What licenses and certifications are available in this profession and what requirements are needed to obtain these?

The Louisiana State Board of Home Inspectors issues residential building inspector, residential electrical inspector, residential plumbing inspector and residential mechanical inspector licenses to qualified individuals. A person with a residential building inspector license performs the overall, traditional home inspection. Specialized inspectors are not normally needed.

To obtain a residential building inspector license, an applicant must have 90 hours of classroom instruction at a board-approved training facility and 30-40 hours of in-field training with board-approved trainers and must pass the National Home Inspectors Examination. As of Jan. 1, 2007, the applicant also is required to complete a report-writing seminar and a standards-of-practice review.

All licenses must be renewed annually. For license renewal, the inspector must present each year proof of $300,000 in Errors and Omissions insurance and general liability insurance and proof of completion of 20 hours of continuing education.

How can the consumer verify that the professional has the license he/she purports to have?

A listing of licensed home inspectors can be found at the Louisiana State Board of Home Inspectors’ Web site or by calling the board at 225-248-1334 or 1-866-244-1334.

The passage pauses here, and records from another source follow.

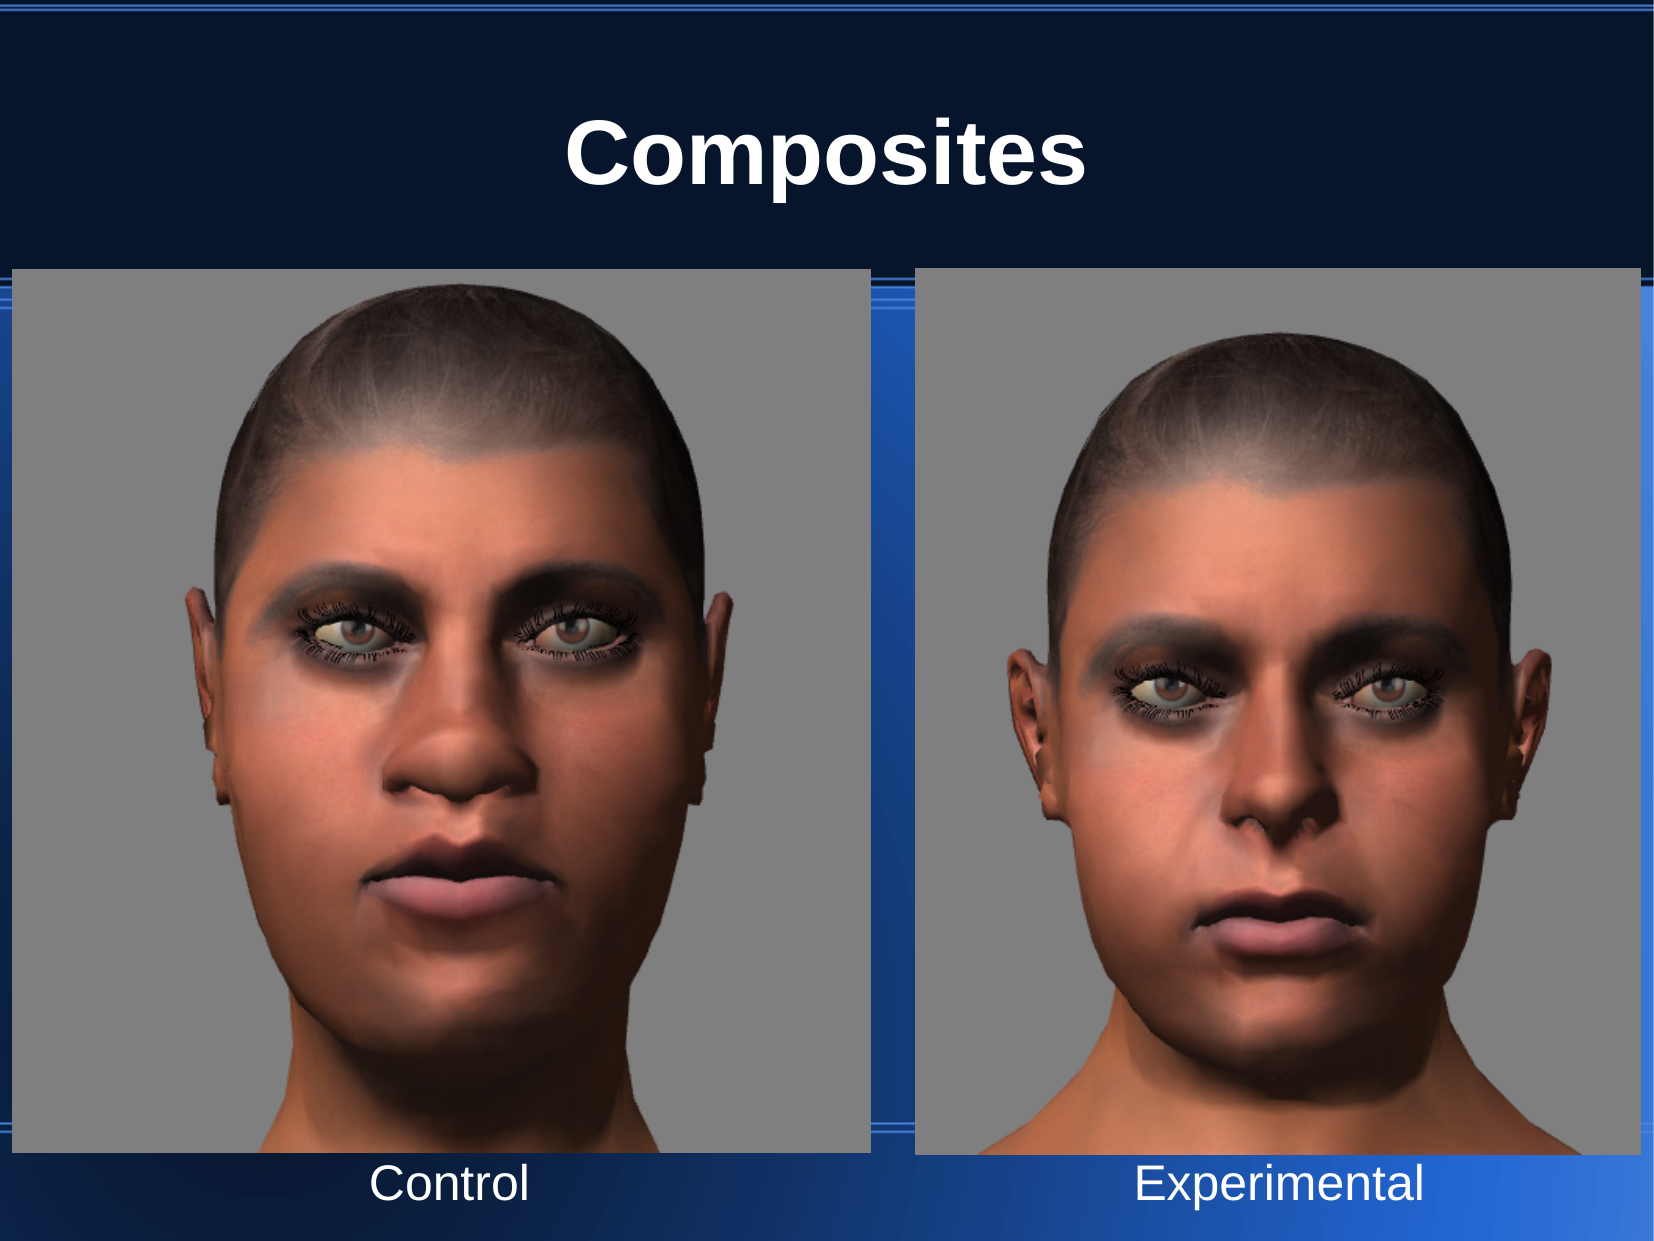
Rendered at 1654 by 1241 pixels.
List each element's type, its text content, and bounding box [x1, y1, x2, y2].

text_box Control Experimental [368, 1155, 1426, 1211]
picture [0, 0, 1654, 1241]
title Composites [82, 49, 1571, 257]
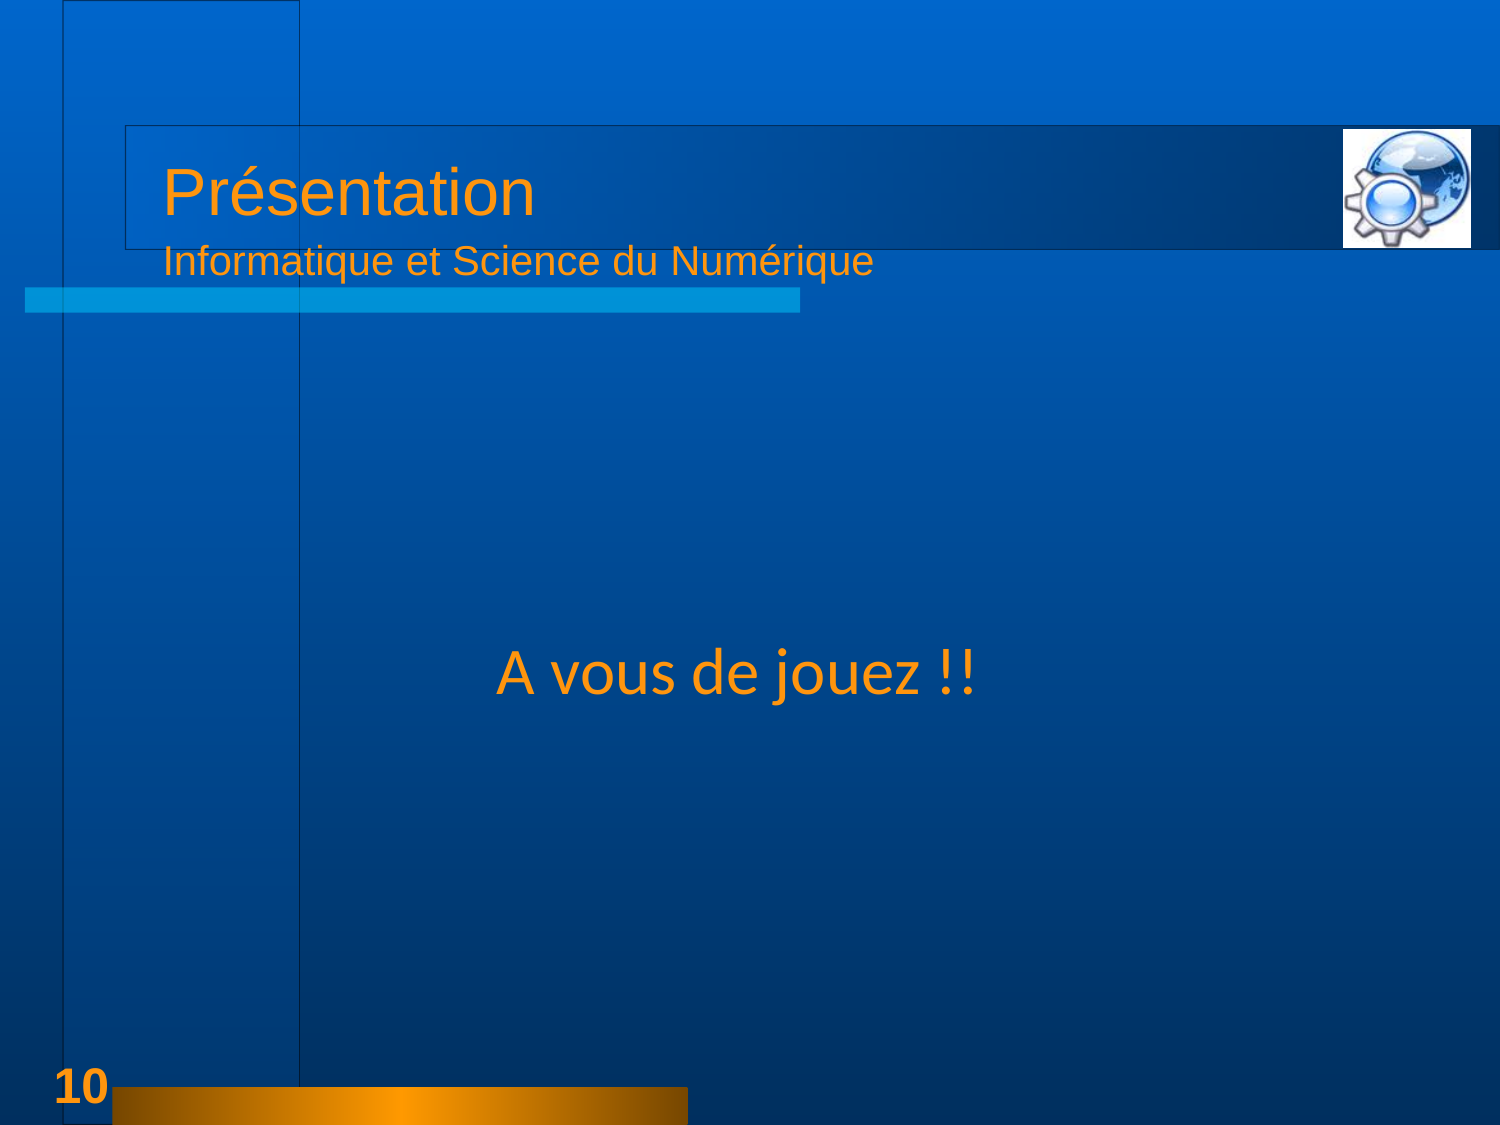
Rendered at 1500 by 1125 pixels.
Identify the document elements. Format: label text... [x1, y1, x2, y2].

picture [1343, 129, 1471, 248]
text_box A vous de jouez !! [118, 595, 1359, 898]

What license is required in Louisiana to do what type of work?

A residential home inspector license is required for standard inspections on residential houses that are not new construction. One inspection covers up to four living units per property.

What is the typical pay basis for this profession and what is the typical cost?

Fees will vary and may depend upon the size of the house to be inspected, as well as any special features of the home or any special testing needed. Fees are normally presented as a flat fee. The state of Louisiana mandates a $5 charge for every inspection and this may be included in the price of the inspection.

If you decide to shop around for prices, make sure to find out exactly what is included in the price quoted. A quality home inspection is very important and, the decision of which inspector to hire should not be based on price alone.

How does a person become a home inspector?

In Louisiana, an individual wishing to become a home inspector must attend a board-approved training institute. A listing of these can be found on the Louisiana State Board of Home Inspectors Web site. They include specialized training institutes, community colleges, vocational schools and a continuing education program through a university. A listing of board-approved field trainers for an individual to fulfill his field training hours can also be found at this site. Next, the prospective home inspector must pass the national exam. After completing these requirements and attending a report-writing seminar and standards-of-practice review, the individual can apply for a Louisiana license.

How does a home inspector who is licensed or certified for providing service in another state get authorization to provide services in Louisiana?

An individual wanting to do home inspections in Louisiana needs to obtain a Louisiana license in order to perform such an inspection. If this individual has passed the national exam and has been trained at a LSBHI-approved facility, he or she would be exempt from having to repeat the exam and the 90 hours of classroom instruction. However, he would still need to perform the 30-40 hours of in-field training with a board-approved trainer. After completion, this person can then apply for a Louisiana license.

If the individual has not been trained at a LSBHI-approved facility, he or she would need to repeat his or her 30-40 hours in-field training at a board-approved facility before applying for a Louisiana license.